# [To-do item]
Whenever a line in the records below contains "Firefox", pick it out.

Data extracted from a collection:
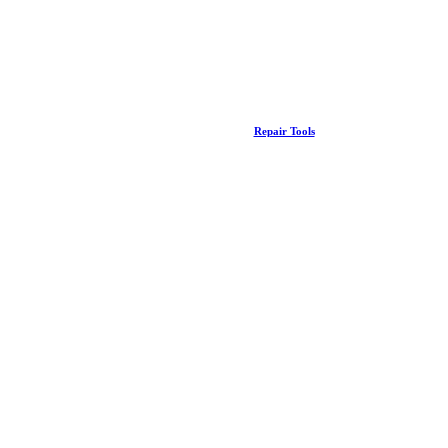
Repair Tools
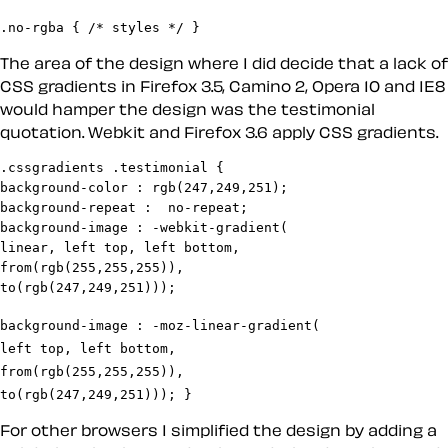
.no-rgba { /* styles */ }
The area of the design where I did decide that a lack of
CSS gradients in Firefox 3.5, Camino 2, Opera 10 and IE8
would hamper the design was the testimonial
quotation. Webkit and Firefox 3.6 apply CSS gradients.
.cssgradients .testimonial {

background-color : rgb(247,249,251);

background-repeat :  no-repeat;

background-image : -webkit-gradient(

linear, left top, left bottom,

from(rgb(255,255,255)),

background-image : -moz-linear-gradient(

left top, left bottom,

from(rgb(255,255,255)),

to(rgb(247,249,251))); } 
For other browsers I simplified the design by adding a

# [Answer box]
CSS gradients in Firefox 3.5, Camino 2, Opera 10 and IE8
quotation. Webkit and Firefox 3.6 apply CSS gradients.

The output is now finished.